Machine pieced and quilted.

Karen Schulz
Silver Spring, Maryland
“A Conversation” – Best in Show –

Machine pieced, quilted and couched.

I was very pleased with this striking and provocative work was selected as Best in Show. I have long been an admirer of Karen’s work, and I recognize it when I see it. I have even purchased one her pieces from a past SAQA auction. Her use of couching to create line gives one the feeling that it was drawn directly on the canvas and is very effective.

Ann Parker
Silver City, New Mexico
“Desert Blues”

Machine pieced and quilted.

Viviana Lombrozo
San Diego, California
“Shifting Stories”

Fabric hand-painted, dyed and printed. Machine pieced and quilted.

Patricia Autenreith
Hyattsville, Maryland
“Dedicated to Cheese for No Reason”

Trapunto, heat transfer, rubber stamped, hand appliquéd, hand and machine embroidered, hand and machine quilted.

Randy Frost
Bronxville, New York
“Renewal X”

Raw-edge machine appliqué, reverse applique, thread embellishment, machine quilted.

Cécile Trentini
Zurich, Switzerland
“Shadow Alchemy”

Blue-print (cyanotype) on cotton, machine quilted.

Sara Impey
Coggeshall, Essex, Great Britain
“War of Words”

Wholecloth, free-motion machine stitched and quilted.

Margarita M. Korloth
Collierville, Tennessee
“Orange Blossoms”

An original technique developed by the artist called “Infused Newsprint Cloth” (INC) was used. Silk screened, hand embroidered, free motion machine quilted.

Benedicte Caneill
Larchmont, New York
“Pinched Lines”

All fabrics were created by the artist through direct printing and mono printing using a plexiglass plate, fabric paints, and marking tools. Machine pieced and quilted.

Chiaki Dosho
Kawasaki, Kanagawa, Japan
“The Crossing Times 14”

 

Japanese old kimono made with original technique and machine appliquéd.

Sheila Frampton Cooper
Martigues, Bouches-du-Rhône, France
“Tangerine Dreams”

Hand-dyed fabric, pieced and free-motion stitched.
“In my dreams, there is no order; everything is wild and free.”

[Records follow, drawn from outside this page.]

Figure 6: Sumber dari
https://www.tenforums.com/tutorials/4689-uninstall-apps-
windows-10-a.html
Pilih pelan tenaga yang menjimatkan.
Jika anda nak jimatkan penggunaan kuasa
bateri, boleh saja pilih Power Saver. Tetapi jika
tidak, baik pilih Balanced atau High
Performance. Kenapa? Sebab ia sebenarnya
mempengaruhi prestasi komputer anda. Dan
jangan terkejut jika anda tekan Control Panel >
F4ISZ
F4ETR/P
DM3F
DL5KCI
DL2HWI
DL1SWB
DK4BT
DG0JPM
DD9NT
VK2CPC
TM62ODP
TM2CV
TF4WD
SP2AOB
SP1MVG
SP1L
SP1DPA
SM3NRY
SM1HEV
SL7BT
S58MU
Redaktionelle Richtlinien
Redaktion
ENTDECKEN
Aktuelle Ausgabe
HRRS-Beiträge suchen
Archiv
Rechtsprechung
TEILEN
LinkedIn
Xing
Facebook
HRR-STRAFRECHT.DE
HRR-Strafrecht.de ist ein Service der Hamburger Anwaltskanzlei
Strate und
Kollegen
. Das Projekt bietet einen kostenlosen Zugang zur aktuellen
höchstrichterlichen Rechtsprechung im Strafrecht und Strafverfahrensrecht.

I hope you enjoyed this little taste of Quilt National ’19. As I mentioned before, the catalog is wonderful! If you would like to see all of the art, and artist descriptions, you may order the catalog directly from The Dairy Barn Arts Center.
https://dairybarn.org/product/quilt-national-19-catalog-pre-sale/

Love and hugs to you all!

1 Comment on "Quilt National 19 – Dairy Barn Arts Center Athens, Ohio"

  1. Michele Duffy | 15 June 2019 at 0:00 | Reply

    Wow, what an astounding array of color, design, feeling, motion, and execution. Thank you for highlighting these extraordinary quilts, Sheila. I don’t think I’ve experienced so many chills reading one person’s post.